Citations: | 4 - 1 self |

### BibTeX

@MISC{Antal03bayesianapplications,

author = {Peter Antal and Geert Fannes and Dirk Timmerman and Yves Moreau and Bart De Moor},

title = {Bayesian Applications of Belief Networks and Multilayer Perceptrons for Ovarian Tumor Classification with Rejection},

year = {2003}

}

### OpenURL

### Abstract

Incorporating prior knowledge into black-box classifiers is still much of an open problem. We propose a hybrid Bayesian methodology that consists in encoding prior knowledge in the form of a (Bayesian) belief network and then using this knowledge to estimate an informative prior for a blackbox model (e.g. a multilayer perceptron). Two technical approaches are proposed for the transformation of the belief network into an informative prior.
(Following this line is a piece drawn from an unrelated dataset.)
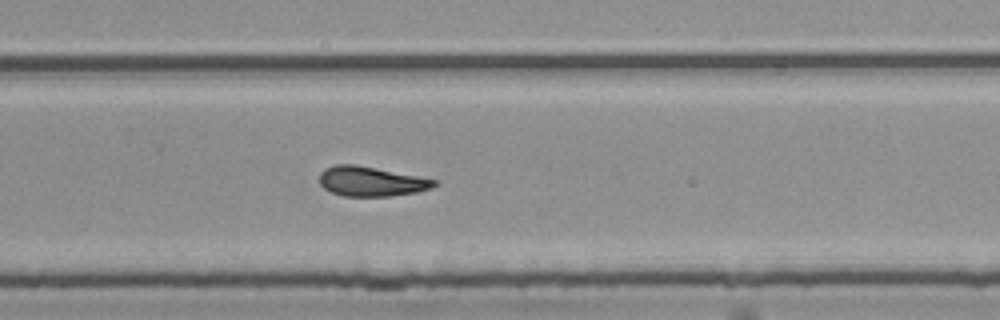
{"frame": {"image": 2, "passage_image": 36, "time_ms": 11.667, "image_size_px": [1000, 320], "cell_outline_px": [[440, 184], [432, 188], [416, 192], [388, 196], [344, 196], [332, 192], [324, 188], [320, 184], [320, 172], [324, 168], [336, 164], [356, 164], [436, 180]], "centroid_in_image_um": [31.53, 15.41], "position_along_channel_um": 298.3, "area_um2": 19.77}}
The first one consists in generating samples according to the most probable parameterization of the Bayesian belief network and using them as virtual data together with the real data in the Bayesian learning of a multilayer perceptron. The second approach consists in transforming probability distributions over belief network parameters into distributions over multilayer perceptron parameters. The essential attribute of the hybrid methodology is that it combines prior knowledge and statistical data efficiently when prior knowledge is available and the sample is of small or medium size. Additionally, we describe how the Bayesian approach can provide uncertainty information about the predictions (e.g. for classification with rejection). We demonstrate these techniques on the medical task of predicting the malignancy of ovarian masses and summarize the practical advantages of the Bayesian approach. We compare the learning curves for the hybrid methodology with those of several belief networks and multilayer perceptrons. Furthermore, we report the performance of Bayesian belief networks when they are allowed to exclude hard cases based on various measures of prediction uncertainty.